→ Description of the task
Return every line of the rows below unchanged, character for character and in the same order.

----- Material provided -----

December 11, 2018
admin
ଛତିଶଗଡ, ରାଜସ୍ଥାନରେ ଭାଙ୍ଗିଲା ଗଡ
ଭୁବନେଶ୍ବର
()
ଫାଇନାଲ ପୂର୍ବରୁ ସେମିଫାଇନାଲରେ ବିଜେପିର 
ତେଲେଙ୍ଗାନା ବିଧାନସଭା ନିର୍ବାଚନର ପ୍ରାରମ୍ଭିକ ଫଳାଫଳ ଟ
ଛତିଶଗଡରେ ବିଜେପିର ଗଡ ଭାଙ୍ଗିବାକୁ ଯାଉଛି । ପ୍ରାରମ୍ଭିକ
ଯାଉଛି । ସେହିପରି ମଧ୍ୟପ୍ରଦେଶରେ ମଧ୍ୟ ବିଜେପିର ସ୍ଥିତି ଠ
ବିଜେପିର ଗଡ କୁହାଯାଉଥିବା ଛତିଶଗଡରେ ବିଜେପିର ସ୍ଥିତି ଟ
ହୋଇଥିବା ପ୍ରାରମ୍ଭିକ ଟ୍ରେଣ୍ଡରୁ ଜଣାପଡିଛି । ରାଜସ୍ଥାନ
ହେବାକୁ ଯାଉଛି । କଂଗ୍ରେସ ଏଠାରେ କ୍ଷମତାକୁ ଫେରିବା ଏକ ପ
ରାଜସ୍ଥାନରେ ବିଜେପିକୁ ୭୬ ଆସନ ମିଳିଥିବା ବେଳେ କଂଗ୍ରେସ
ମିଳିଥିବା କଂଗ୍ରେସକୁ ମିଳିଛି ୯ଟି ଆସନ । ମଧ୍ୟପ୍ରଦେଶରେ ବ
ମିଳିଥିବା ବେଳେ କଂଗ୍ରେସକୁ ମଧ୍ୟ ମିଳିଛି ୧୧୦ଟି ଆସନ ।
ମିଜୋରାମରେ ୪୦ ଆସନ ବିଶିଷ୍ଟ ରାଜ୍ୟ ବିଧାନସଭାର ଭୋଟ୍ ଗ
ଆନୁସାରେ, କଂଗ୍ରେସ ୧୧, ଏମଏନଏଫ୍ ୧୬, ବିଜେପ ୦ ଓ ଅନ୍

-----

→ Exercise solution
December 11, 2018
admin
ଛତିଶଗଡ, ରାଜସ୍ଥାନରେ ଭାଙ୍ଗିଲା ଗଡ
ଭୁବନେଶ୍ବର
()
ଫାଇନାଲ ପୂର୍ବରୁ ସେମିଫାଇନାଲରେ ବିଜେପିର 
ତେଲେଙ୍ଗାନା ବିଧାନସଭା ନିର୍ବାଚନର ପ୍ରାରମ୍ଭିକ ଫଳାଫଳ ଟ
ଛତିଶଗଡରେ ବିଜେପିର ଗଡ ଭାଙ୍ଗିବାକୁ ଯାଉଛି । ପ୍ରାରମ୍ଭିକ
ଯାଉଛି । ସେହିପରି ମଧ୍ୟପ୍ରଦେଶରେ ମଧ୍ୟ ବିଜେପିର ସ୍ଥିତି ଠ
ବିଜେପିର ଗଡ କୁହାଯାଉଥିବା ଛତିଶଗଡରେ ବିଜେପିର ସ୍ଥିତି ଟ
ହୋଇଥିବା ପ୍ରାରମ୍ଭିକ ଟ୍ରେଣ୍ଡରୁ ଜଣାପଡିଛି । ରାଜସ୍ଥାନ
ହେବାକୁ ଯାଉଛି । କଂଗ୍ରେସ ଏଠାରେ କ୍ଷମତାକୁ ଫେରିବା ଏକ ପ
ରାଜସ୍ଥାନରେ ବିଜେପିକୁ ୭୬ ଆସନ ମିଳିଥିବା ବେଳେ କଂଗ୍ରେସ
ମିଳିଥିବା କଂଗ୍ରେସକୁ ମିଳିଛି ୯ଟି ଆସନ । ମଧ୍ୟପ୍ରଦେଶରେ ବ
ମିଳିଥିବା ବେଳେ କଂଗ୍ରେସକୁ ମଧ୍ୟ ମିଳିଛି ୧୧୦ଟି ଆସନ ।
ମିଜୋରାମରେ ୪୦ ଆସନ ବିଶିଷ୍ଟ ରାଜ୍ୟ ବିଧାନସଭାର ଭୋଟ୍ ଗ
ଆନୁସାରେ, କଂଗ୍ରେସ ୧୧, ଏମଏନଏଫ୍ ୧୬, ବିଜେପ ୦ ଓ ଅନ୍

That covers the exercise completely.